Through the news, I’ve recently become aware of an interesting large language model (LLM) model architecture, Mixture of Experts (MoE), a concept which was actually established in a 1991 paper but has only recently come to prominence.
In MoE, each separate model is specialised, or expert, in one or more domains, subject to their training. During inference, depending on the nature of the particular prompt and the suitability of the particular model(s), only a subset of the overall models are called-upon. This reportedly improves computational efficiency and scalability.

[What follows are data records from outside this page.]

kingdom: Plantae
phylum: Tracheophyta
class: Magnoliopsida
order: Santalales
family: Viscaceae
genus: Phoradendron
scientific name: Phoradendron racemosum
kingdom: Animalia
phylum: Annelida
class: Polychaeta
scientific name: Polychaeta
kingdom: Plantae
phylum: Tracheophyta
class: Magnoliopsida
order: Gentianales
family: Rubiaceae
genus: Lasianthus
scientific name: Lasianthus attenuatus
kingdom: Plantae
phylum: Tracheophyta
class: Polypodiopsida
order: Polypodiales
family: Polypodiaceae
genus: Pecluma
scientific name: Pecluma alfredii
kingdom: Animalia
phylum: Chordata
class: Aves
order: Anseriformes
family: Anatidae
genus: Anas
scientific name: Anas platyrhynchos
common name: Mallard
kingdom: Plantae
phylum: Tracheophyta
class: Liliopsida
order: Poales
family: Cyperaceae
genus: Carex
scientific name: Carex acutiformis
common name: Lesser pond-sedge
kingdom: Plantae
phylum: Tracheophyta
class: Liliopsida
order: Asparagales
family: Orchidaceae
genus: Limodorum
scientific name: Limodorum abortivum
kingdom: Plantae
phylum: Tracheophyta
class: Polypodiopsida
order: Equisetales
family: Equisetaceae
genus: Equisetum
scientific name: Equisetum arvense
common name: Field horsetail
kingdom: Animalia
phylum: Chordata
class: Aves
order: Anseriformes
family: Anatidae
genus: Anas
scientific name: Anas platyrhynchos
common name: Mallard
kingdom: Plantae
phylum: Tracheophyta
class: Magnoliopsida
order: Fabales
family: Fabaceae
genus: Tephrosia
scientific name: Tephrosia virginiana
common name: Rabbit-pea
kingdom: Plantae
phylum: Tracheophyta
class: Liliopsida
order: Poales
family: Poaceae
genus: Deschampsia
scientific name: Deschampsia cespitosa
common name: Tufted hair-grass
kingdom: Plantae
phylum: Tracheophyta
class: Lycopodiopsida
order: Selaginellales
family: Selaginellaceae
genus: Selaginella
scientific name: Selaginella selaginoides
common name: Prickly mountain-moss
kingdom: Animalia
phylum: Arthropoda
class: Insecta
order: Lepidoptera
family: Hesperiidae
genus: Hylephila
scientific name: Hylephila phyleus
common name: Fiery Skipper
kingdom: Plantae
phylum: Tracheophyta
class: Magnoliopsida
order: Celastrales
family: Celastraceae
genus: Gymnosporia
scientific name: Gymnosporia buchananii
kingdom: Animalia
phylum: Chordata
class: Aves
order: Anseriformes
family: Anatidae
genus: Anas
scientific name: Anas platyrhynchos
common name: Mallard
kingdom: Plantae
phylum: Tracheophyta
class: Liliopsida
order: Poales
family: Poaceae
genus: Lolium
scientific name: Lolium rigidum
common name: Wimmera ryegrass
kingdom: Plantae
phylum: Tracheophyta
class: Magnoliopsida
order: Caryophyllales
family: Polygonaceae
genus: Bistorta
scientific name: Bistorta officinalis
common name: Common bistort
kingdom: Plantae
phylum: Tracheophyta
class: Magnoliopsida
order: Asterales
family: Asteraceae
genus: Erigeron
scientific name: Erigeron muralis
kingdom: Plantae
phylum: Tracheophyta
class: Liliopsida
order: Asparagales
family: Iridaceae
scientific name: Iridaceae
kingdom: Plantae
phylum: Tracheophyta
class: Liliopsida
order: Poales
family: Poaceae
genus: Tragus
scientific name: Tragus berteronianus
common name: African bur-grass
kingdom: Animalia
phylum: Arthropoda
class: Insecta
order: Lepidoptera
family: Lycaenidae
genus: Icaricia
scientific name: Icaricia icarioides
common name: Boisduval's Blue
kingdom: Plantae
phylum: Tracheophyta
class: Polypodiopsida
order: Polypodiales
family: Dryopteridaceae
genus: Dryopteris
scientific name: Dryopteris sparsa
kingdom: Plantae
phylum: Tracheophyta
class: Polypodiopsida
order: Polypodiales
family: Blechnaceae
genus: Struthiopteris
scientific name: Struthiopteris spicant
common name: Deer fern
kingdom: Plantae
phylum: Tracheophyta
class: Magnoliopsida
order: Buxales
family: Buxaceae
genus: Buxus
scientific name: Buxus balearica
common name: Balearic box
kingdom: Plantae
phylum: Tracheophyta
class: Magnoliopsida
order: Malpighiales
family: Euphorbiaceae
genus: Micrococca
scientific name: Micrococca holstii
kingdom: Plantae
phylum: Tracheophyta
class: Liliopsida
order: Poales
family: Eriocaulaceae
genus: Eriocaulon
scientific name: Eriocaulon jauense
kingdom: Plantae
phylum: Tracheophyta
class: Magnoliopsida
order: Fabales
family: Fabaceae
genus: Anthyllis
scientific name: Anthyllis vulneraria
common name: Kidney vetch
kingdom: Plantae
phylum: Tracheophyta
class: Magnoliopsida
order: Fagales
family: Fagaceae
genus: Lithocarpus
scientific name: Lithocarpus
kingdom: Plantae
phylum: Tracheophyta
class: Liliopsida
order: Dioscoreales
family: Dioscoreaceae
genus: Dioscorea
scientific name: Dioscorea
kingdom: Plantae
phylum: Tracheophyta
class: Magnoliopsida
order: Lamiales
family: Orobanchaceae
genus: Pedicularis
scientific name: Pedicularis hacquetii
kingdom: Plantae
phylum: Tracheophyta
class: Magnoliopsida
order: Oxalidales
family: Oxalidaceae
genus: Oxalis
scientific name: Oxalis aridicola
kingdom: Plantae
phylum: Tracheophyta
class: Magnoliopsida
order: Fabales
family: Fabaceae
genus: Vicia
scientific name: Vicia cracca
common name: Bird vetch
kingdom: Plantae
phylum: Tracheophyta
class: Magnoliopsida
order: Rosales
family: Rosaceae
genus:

MoE has advanced significantly from 2010 onwards, including scaling the concept up to a 100B+ parameter LSTM applied to natural language processing tasks in 2017. Historically, there have been a number of hurdles to overcome in order to realise MoE’s full potential. For instance, due to the branching nature of MoE, such models have not been particularly suited to computation on graphical processing units (GPUs). However, due to innovations around how training and inference occurs in relation to MoE models, they’re becoming more and more popular.
Such innovations that result in improvements in computational efficiency due to their specific training/inference implementation are often found to be technical before the European Patent Office (EPO) regardless of their application to any particular field of technology. Advantageously, a patent application directed to an AI system’s specific technical implementation may provide relatively broad protection, including in the field of natural language processing which the EPO generally considers less patentable than say image processing.